El festival, primero itinerante, creado en 1991 por Perry Farrell, cantante de Jane’s Addiction, supuso desde el vamos un ecléctico paseo de estilos y sonidos, siendo entre otras cosas el primero en hacer confluir rock alternativo y hip hop en el mismo escenario. Establecido en sede fija (Chicago) a partir del 2005, la siguiente movida de su fundador fue habilitar franquicias, siendo Santiago de Chile la primera en Sudamérica. Luego San Pablo y ahora, Buenos Aires, por primera vez.
En víspera de feriado y con un clima templado-primaveral que se fue asentando otoñal una vez marchado el sol, el público (en concurrencia de 54.700 personas, según la cifra oficial) buscó amortizar la inversión visitando los escenarios de la franja horaria que va del mediodía al atardecer, usualmente vacíos de curiosidad.
Hacia las 20.30, en lo que podría suponer un horario central, las atracciones mayores se dejaron ver y escuchar. En el escenario Alternative, los New Order se asentaron en sus hits de tecno-pop datados en los ‘80, cuando emergieron del luto de Joy Division. Sin su bajista histórico, Peter Hook, la banda pierde mística y eficiencia, amén del viento atentando contra el sonido. Al mismo tiempo que el rapero Kid Cudi acechaba en el Perry’s Stage con el hip hop espacial que plasmó en su flamante Satellte Flight: The Journey to Mother Moon, Nine Inch Nails copaba el segundo Main Stage.

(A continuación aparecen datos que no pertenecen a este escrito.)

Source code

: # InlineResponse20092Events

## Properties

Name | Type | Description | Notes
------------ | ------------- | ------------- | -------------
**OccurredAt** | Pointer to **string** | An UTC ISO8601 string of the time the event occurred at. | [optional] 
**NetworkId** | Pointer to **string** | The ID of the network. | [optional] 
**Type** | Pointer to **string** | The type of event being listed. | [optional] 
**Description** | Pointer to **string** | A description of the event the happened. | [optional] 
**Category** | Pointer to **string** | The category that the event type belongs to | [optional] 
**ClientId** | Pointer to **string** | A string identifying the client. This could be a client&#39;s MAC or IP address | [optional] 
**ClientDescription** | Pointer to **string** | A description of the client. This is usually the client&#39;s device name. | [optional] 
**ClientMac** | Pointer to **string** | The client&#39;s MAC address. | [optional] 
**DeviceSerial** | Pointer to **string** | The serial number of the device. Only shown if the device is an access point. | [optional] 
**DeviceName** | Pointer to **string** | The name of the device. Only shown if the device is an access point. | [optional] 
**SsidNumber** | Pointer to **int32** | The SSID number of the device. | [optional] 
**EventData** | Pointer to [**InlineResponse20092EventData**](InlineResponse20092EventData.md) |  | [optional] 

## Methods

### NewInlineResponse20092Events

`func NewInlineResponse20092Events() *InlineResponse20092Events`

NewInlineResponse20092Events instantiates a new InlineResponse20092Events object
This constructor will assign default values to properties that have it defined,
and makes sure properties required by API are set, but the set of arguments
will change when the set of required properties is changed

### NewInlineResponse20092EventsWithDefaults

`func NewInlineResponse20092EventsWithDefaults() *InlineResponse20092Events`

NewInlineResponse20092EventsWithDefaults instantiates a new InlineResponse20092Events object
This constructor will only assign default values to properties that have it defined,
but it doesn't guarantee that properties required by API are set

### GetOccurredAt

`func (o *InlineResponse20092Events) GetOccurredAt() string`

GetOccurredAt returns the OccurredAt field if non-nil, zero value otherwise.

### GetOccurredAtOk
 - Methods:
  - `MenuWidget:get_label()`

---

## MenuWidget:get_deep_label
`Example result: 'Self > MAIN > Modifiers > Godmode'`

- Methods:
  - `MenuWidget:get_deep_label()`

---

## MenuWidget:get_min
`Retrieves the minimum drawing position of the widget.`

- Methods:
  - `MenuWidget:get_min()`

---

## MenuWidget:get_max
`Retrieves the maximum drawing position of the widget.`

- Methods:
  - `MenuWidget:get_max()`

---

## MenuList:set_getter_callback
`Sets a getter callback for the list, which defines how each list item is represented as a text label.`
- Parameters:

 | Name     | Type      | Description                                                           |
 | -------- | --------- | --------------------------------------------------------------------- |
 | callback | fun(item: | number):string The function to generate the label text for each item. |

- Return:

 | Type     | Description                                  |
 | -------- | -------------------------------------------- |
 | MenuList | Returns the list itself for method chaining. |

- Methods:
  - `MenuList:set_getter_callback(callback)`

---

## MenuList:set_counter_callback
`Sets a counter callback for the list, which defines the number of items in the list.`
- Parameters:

La banda que le dio formato rankeable a la música industrial, siempre liderada por Trent Reznor, se empleó a fondo con su sonido seco, truculento y metálico. A veces efectista, siempre rendidor, recortado en una escenografía que asemejaba un Gaudí de leds, nos recordó que el Lollapalooza también es eso: ofrecerle a los artistas centrales cierta autonomía para disponer de cómo decorar o iluminar su acto. Y también, que el evento que los incluyó en su primera gira original (1991) los devuelve hechos un clásico veterano, algo que estaba en contra de los postulados originales de la madre de todos los festivales alternativos. Desnuda, la balada Hurt cerró su set.
En su demorado debut porteño, los canadienses Arcade Fire demostraron el poderío de su propuesta. En su cuarto disco, Reflektor, consiguieron lo que a los U2 les llegó al sexto (Achtung Baby!
Salirse del corset épico y serio para soltar las caderas y reirse de ellos mismos, aunque sin equiparar los logros sonoros y la importancia de aquella obra de los irlandeses. El multicombo donde rigen el cantante Win Butler y su esposa, Régine Chassagne, ahora se jacta, con total eficiencia, de poder pasar entre el dub, el funk alla Talking Heads y toda la soltura que les aportó James Murphy (LCD Soundsystem) a su citado último álbum. Entregada y apasionada, la banda que el propio Indio Solari se encarga de señalar como su favorita del rock contemporáneo. Para el final se guardaron la fanfarria Wake Up(incluido en su debut, Funeral, de 2004), su tema más celebrado y, acaso, el menos logrado que hayan compuesto.